In her later years, wig askew, Allen often fell asleep at her typewriter. There also were the naps she took on the twin bed in the ladies' lounge. She would remove her teeth and lay down for a silent snooze.

We didn't tell the rookie that more than one of us had stopped on a quiet night to check on her.

There was the editor who threw a typewriter in a fit of pique, and the reporter who threw up on hers after a Tribune Christmas party back behind the pressroom.

It's a quieter, milder, more professional crowd now. Most of the time. I don't really miss what I knew as the good old days.
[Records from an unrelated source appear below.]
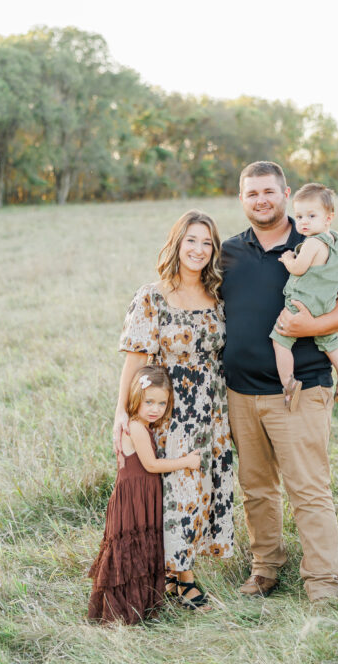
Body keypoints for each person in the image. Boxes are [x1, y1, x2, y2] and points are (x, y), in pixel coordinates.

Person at [221, 161, 338, 603]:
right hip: (240, 392)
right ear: (242, 199)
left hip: (300, 387)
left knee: (308, 487)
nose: (261, 199)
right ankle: (265, 568)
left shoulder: (314, 242)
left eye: (269, 191)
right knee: (256, 487)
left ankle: (323, 582)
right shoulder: (228, 251)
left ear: (285, 194)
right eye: (252, 193)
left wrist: (310, 327)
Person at [112, 210, 235, 611]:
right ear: (177, 244)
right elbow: (134, 362)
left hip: (212, 409)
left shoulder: (217, 298)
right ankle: (181, 578)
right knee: (178, 489)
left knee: (204, 488)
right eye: (191, 241)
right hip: (169, 410)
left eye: (207, 243)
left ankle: (177, 567)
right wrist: (121, 416)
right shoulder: (152, 296)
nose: (199, 250)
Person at [88, 366, 201, 624]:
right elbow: (150, 465)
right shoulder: (136, 427)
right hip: (133, 499)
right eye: (149, 401)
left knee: (142, 549)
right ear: (135, 398)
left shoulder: (143, 425)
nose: (155, 409)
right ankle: (124, 612)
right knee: (131, 550)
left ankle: (141, 606)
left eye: (162, 403)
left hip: (143, 496)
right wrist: (186, 461)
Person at [271, 182, 338, 411]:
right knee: (329, 340)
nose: (304, 222)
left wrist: (288, 258)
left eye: (311, 215)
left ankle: (289, 383)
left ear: (328, 217)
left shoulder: (311, 243)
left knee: (280, 341)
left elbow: (298, 268)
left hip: (302, 303)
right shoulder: (334, 239)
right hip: (326, 305)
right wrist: (336, 237)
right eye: (299, 216)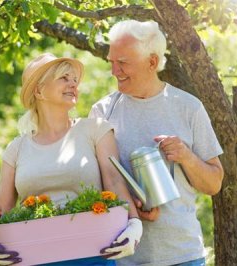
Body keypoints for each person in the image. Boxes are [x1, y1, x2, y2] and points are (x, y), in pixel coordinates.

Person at [0, 53, 143, 265]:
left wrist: (134, 223)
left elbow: (114, 181)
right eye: (64, 78)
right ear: (39, 90)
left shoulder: (95, 130)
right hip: (35, 258)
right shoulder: (16, 149)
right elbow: (2, 207)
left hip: (93, 256)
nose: (73, 85)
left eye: (74, 80)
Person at [89, 20, 224, 266]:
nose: (114, 71)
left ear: (152, 62)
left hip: (183, 255)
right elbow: (94, 182)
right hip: (125, 257)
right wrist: (128, 206)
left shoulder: (188, 107)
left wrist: (186, 156)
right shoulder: (102, 112)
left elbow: (214, 183)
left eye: (123, 63)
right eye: (111, 62)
Not often.

Let someone else write the history of the Lewiston Tribune from the arrival of the Alford Brothers, through hand presses, Linotypes, hot metal, cold type and computers.

The real history of the Tribune is roads and rivers and people.

The history is in headlines gleaned from old copies so fragile the paper cracks when turned.

Sept. 29, 1892, 100 years ago today: Stagecoach driver Frank Costin brought news from Cottonwood to Lewiston about the killing a day earlier of Will Chambers by Chance Yandell during an exchange of gunshots that ended a meeting intended to patch up a feud between the two men.

The 1895 land rush opened up half a million acres of the Nez Perce Reservation to white settlers, regular boat service between Lewiston and Kamiah started a year later and railroad construction a year after that.

The ''Ill-Fated Flight'' of Winslow's Folly from Lewiston Bluff was called the Dawn of Aviation in 1904.

The opening of Celilo Canal on May 3, 1915, creates Lewiston's old dream of an open river to the sea, making it ''Idaho's Only Seaport'' 77 years ago.

The Spiral Hill highway opened in 1917.

Republicans swept the local elections in 1918.

Democrats won by a landslide in 1932, and again in 1936.

Wheat dropped to 18 cents at Lewiston and 14 cents at Nezperce, and residents of Nezperce and Culdesac were burning it instead of coal in 1932.

The newspaper carries reports of bridal and baby showers in towns that no longer exist except in oldtimers' minds and perhaps in a tumbledown building.

They tell who brought home a deer, and sometimes who didn't.

A story in the Tribune's 1942 Golden Anniversary Edition names Wallace B. Stainton as the Tribune's first typesetter and reporter, later city editor, and also part-owner of the newspaper.

That was shocking news to those of us raised on the legend of the Alford family newspaper.

According to family lore, a few key Tribune employees were given small amounts of stock that had to be sold back if they quit or retired, recalls the present publisher, A.L. (Butch) Alford Jr.

''It was at minimum a symbol of participation in the Lewiston Tribune, and that was probably more valuable than the monetary value,'' Butch said. ''But that's all before my time, and it's nothing more than speculation.''

Much of history is speculation, and so probably is much of what appeared in our newspapers, especially 100 years ago.

But there still is something curiously satisfying in reading those actual reports of letting of bids for the construction of White Bird Grade in November 1918, the last missing link between the north and south of Idaho. Or the start of construction in 1932 of a new airport west of Lewiston Orchards by the chamber of commerce, who would turn it over to the city the next year.

Newspapers, no matter how old, how tattered, are living history of people and a changing land.